Gargantua, fils héritier du roi Grandgousier, a reçu une éducation humaniste et une formation militaire pour devenir un bon souverain. Il est confronté à une guerre qui l’oppose au mauvais roi Picrochole. Frère Jean défend seul et avec héroïsme les vignes d’une abbaye située sur le territoire de Grandgousier. Picrochole vaincu, il reste à récompenser Frère Jean qui souhaite voir lui accorder de « fonder une abbaye à [s]on idée. » Gargantua lui offre, au bord de la Loire, son pays de Thélème, dont le nom signifie en grec « volonté droite », « désir souverain ».
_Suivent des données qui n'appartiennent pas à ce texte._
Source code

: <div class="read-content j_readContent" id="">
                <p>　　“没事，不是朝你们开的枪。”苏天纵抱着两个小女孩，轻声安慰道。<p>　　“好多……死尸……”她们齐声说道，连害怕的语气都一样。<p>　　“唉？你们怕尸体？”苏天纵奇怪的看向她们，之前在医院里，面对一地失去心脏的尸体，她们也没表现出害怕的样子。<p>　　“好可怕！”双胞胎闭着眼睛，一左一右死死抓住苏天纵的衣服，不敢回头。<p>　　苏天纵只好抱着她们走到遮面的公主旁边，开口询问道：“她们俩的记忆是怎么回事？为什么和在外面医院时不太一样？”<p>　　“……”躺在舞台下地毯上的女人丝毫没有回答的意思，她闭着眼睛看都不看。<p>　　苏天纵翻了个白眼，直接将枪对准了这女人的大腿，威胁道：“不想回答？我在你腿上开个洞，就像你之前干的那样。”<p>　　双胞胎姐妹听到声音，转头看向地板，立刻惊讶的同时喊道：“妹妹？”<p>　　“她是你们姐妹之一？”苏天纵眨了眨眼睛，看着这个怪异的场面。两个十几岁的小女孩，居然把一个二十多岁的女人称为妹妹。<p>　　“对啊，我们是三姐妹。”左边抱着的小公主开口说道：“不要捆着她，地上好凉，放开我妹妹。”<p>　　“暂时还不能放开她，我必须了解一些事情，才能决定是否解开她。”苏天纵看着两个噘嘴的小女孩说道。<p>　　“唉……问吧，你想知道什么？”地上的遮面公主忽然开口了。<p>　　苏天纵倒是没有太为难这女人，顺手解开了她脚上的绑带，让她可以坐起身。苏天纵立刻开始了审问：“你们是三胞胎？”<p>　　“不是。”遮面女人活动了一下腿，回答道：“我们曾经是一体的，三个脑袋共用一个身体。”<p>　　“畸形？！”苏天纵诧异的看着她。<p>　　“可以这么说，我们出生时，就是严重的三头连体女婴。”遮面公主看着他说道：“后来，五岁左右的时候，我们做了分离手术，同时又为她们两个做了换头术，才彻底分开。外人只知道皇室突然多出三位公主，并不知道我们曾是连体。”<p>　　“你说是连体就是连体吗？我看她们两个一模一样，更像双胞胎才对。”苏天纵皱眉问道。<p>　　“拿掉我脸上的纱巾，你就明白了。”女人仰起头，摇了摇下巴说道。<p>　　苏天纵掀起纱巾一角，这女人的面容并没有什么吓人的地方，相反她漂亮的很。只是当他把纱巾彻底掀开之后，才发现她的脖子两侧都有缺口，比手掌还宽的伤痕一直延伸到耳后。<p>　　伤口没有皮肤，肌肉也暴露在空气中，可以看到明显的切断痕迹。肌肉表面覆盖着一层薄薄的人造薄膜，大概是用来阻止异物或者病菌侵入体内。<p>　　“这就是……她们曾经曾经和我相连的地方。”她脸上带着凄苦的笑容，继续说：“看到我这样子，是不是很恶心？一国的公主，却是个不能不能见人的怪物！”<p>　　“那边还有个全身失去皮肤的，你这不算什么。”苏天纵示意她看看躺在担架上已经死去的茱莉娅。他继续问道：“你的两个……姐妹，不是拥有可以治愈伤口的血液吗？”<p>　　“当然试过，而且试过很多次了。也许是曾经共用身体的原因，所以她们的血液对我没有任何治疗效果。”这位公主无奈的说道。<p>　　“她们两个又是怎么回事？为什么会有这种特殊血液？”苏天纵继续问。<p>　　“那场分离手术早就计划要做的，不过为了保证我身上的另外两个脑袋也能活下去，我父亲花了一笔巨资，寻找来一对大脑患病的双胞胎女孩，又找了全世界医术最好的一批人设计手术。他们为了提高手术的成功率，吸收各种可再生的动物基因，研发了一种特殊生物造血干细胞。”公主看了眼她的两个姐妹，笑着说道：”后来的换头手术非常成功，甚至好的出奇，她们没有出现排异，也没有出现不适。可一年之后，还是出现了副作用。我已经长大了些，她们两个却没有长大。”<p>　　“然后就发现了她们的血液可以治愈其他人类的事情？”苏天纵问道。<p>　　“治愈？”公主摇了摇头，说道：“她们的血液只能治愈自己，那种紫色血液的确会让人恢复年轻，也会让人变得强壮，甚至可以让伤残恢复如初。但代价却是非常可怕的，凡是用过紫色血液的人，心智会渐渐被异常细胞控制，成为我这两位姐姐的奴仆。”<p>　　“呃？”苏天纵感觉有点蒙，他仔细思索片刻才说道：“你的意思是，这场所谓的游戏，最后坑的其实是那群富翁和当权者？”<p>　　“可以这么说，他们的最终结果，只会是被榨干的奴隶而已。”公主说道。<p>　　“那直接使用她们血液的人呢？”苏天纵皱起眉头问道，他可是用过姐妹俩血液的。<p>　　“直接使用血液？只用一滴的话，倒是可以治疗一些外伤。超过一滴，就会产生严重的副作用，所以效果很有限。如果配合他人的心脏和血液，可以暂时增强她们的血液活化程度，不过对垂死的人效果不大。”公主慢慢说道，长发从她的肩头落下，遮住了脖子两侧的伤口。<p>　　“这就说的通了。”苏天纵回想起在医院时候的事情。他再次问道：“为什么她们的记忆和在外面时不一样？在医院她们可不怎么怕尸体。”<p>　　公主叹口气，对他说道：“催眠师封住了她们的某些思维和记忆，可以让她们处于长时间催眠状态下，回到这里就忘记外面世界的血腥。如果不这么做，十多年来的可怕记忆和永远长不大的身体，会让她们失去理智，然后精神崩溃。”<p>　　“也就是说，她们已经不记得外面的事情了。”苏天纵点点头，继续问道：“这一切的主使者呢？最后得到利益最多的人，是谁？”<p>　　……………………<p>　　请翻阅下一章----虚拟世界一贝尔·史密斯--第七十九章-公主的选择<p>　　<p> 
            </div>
http://classes.bnf.fr/dossitsm/index.htm (biographie de Rabelais, les académies, le classement des savoirs, les grandes découvertes)

Toute leur vie était dirigée non par les lois, statuts ou règles, mais selon leur bon vouloir et libre-arbitre. Ils se levaient du lit quand bon leur semblait, buvaient, mangeaient, travaillaient, dormaient quand le désir leur venait. Nul ne les éveillait, nul ne les forçait ni à boire, ni à manger, ni à faire quoi que ce soit... Ainsi l'avait établi Gargantua. Toute leur règle tenait en cette clause : FAIS CE QUE VOUDRAS, car des gens libres, bien nés, bien instruits, vivant en honnête compagnie, ont par nature un instinct et un aiguillon qui pousse toujours vers la vertu et retire du vice ; c'est ce qu'ils nommaient l'honneur. Ceux-ci, quand ils sont écrasés et asservis par une vile sujétion et contrainte, se détournent de la noble passion par laquelle ils tendaient librement à la vertu, afin de démettre et enfreindre ce joug de servitude; car nous entreprenons toujours les choses défendues et convoitons ce qui nous est dénié.
Par cette liberté, ils entrèrent en une louable émulation à faire tout ce qu'ils voyaient plaire à un seul. Si l'un ou l'une disait : " Buvons ", tous buvaient. S'il disait : "Jouons ", tous jouaient. S'il disait : " Allons nous ébattre dans les champs ", tous y allaient. Si c'était pour chasser, les dames, montées sur de belles haquenées, avec leur palefroi richement harnaché, sur le poing mignonnement engantelé portaient chacune ou un épervier, ou un laneret, ou un émerillon ; les hommes portaient les autres oiseaux.
Ils étaient tant noblement instruits qu' il n'y avait parmi eux personne qui ne sût lire, écrire, chanter, jouer d'instruments harmonieux, parler cinq à six langues et en celles-ci composer, tant en vers qu'en prose. Jamais ne furent vus chevaliers si preux, si galants, si habiles à pied et à cheval, plus verts, mieux remuant, maniant mieux toutes les armes. Jamais ne furent vues dames si élégantes, si mignonnes, moins fâcheuses, plus doctes à la main, à l'aiguille, à tous les actes féminins honnêtes et libres, qu'étaient celles-là. Pour cette raison, quand le temps était venu pour l'un des habitants de cette abbaye d'en sortir, soit à la demande de ses parents, ou pour une autre cause, il emmenait une des dames, celle qui l'aurait pris pour son dévot, et ils étaient mariés ensemble ; et ils avaient si bien vécu à Thélème en dévotion et amitié, qu'ils continuaient d'autant mieux dans le mariage ; aussi s'aimaient-ils à la fin de leurs jours comme au premier de leurs noces.